Stephanie nodded and they turned around on the path along the river. By the time they reached the side trail up the river bank, the dark clouds had reached them and the first rain drops started to fall. They ran up the trail to the cave.

The summer storm broke out in earnest when they reached the hole in the hillside. They climbed into the opening and quickly stepped through the fake back wall into the corridor.

Once safely away from the entrance, they stopped and looked at each other. Their summer clothes were soaked and dripping on the floor. Their hair hung in streaks down their faces.

“Well, we almost made it,” Stephanie observed.

Klaus laughed. “Well yes, and obviously, ‘almost’ doesn’t cut it. But at least we’re not getting any wetter now.”

“Let’s sit down against the wall. Looks like we’re going to be here for a while.”

They quietly sat down, each lost in their own thoughts. Ten minutes had passed when suddenly a panel opened in the wall opposite them and a box that seemed to float a quarter inch above the floor came out, heading straight for the puddles they had left on the floor. The box moved back and forth over the puddle, cleaning the water up somehow, and disappeared back into the wall.

“What in everything that’s holy was that?” Stephanie exclaimed.

“I haven’t the faintest idea,” Klaus replied. “But it looked like some kind of machine to me. So something is still going on and active here, even though the Doctor said everything would be shut down.”

He got up and paced around. “There has to be something we can do,” he said. “If there is machinery here, it must be possible to make it work for us. What was it the Doctor had said? Focus in my mind. I have to focus somehow.”

He stopped walking and closed his eyes. First he tried conjuring up an image of his brother Nicholas, but he realized the only picture he had in his mind was of a ten-year-old boy. Then he tried, with his eyes still closed, forming an image of the room.

The image seemed to get clearer and clearer, the more he focused. Then, for some reason, the image shifted to one side of the room, down to one of the panels, then to a faint circle outlined on the panel.

He opened his eyes and looked around. The panel was there, alright, and when he got closer he could indeed see the faint circle.

Carefully he touched the circle, then pushed harder. It resisted at first but then yielded to his push and, with an audible click, slid down into the wall a little bit.

Suddenly, the light got brighter and then more and more panels on the walls started to light up. A slight draft of cool air seemed to come from one side of the room.

Stephanie came across the room and joined him. She took his hand as the room around them started to change.

“What did you do?” she asked. “What is happening?”

“I don’t know, when I tried to imagine this room in my mind, I was drawn to that panel. And you saw what happened when I pushed it.”

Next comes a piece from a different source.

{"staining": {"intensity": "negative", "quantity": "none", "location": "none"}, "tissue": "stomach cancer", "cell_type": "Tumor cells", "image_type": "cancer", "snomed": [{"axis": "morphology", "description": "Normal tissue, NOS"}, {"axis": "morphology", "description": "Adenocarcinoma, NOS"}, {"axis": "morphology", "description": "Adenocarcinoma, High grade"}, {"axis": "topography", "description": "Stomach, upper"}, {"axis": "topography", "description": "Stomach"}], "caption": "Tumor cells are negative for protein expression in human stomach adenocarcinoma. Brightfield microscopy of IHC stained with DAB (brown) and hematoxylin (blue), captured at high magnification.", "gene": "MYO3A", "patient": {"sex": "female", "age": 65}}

It took a long time for Klaus and Stephanie to figure out that they had awakened the machinery of an alien base. The machines seemed to have no trouble speaking English, which made the communication a lot easier, but they only responded to direct questions and instructions. They never volunteered any information.

It was Stephanie who eventually realized that, among other things, the base contained some kind of manufacturing component that it used to make repairs on its own machinery. But that manufacturing capability could also be used to build almost anything for which it was given an example.

It would have been natural to jump on the idea of having the base crank out endless amounts of money, but the one thing Klaus and Stephanie wanted most was to give Christmas presents to every girl and boy. They smiled at each other knowing that this year, they would be delivering to the schools in their town boxes of presents for all the children of Ann Arbor.